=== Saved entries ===

::::::::

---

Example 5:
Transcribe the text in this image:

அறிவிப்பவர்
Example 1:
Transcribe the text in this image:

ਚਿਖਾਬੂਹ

::::::::

=== EXERCISE OBJECTIVE ===
Would you return each entry exactly as it reads?

=== TASK SOLUTION ===
---

Example 5:
Transcribe the text in this image:

அறிவிப்பவர்
Example 1:
Transcribe the text in this image:

ਚਿਖਾਬੂਹ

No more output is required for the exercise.